---------- Records shown

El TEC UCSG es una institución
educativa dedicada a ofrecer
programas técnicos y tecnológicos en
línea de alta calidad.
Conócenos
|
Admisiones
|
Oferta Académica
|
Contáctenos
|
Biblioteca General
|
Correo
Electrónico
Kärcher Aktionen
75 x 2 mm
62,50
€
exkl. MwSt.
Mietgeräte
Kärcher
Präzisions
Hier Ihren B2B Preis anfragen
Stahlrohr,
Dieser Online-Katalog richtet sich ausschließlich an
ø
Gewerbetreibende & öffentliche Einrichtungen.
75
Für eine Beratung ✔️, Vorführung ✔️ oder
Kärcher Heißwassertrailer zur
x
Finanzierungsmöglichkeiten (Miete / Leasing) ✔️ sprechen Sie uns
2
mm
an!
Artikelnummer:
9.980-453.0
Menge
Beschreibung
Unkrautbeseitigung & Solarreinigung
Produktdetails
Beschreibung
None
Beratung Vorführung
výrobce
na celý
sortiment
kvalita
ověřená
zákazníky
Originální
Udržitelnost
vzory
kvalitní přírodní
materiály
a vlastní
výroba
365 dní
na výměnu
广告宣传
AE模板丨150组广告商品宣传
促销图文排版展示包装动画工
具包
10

--------------------

__Task goal__. Render each line of the material as one string in a JSON list, leaving out blank lines.

__Expected output__.
[
  "El TEC UCSG es una institución",
  "educativa dedicada a ofrecer",
  "programas técnicos y tecnológicos en",
  "línea de alta calidad.",
  "Conócenos",
  "|",
  "Admisiones",
  "|",
  "Oferta Académica",
  "|",
  "Contáctenos",
  "|",
  "Biblioteca General",
  "|",
  "Correo",
  "Electrónico",
  "Kärcher Aktionen",
  "75 x 2 mm",
  "62,50",
  "€",
  "exkl. MwSt.",
  "Mietgeräte",
  "Kärcher",
  "Präzisions",
  "Hier Ihren B2B Preis anfragen",
  "Stahlrohr,",
  "Dieser Online-Katalog richtet sich ausschließlich an",
  "ø",
  "Gewerbetreibende & öffentliche Einrichtungen.",
  "75",
  "Für eine Beratung ✔️, Vorführung ✔️ oder",
  "Kärcher Heißwassertrailer zur",
  "x",
  "Finanzierungsmöglichkeiten (Miete / Leasing) ✔️ sprechen Sie uns",
  "2",
  "mm",
  "an!",
  "Artikelnummer:",
  "9.980-453.0",
  "Menge",
  "Beschreibung",
  "Unkrautbeseitigung & Solarreinigung",
  "Produktdetails",
  "Beschreibung",
  "None",
  "Beratung Vorführung",
  "výrobce",
  "na celý",
  "sortiment",
  "kvalita",
  "ověřená",
  "zákazníky",
  "Originální",
  "Udržitelnost",
  "vzory",
  "kvalitní přírodní",
  "materiály",
  "a vlastní",
  "výroba",
  "365 dní",
  "na výměnu",
  "广告宣传",
  "AE模板丨150组广告商品宣传",
  "促销图文排版展示包装动画工",
  "具包",
  "10"
]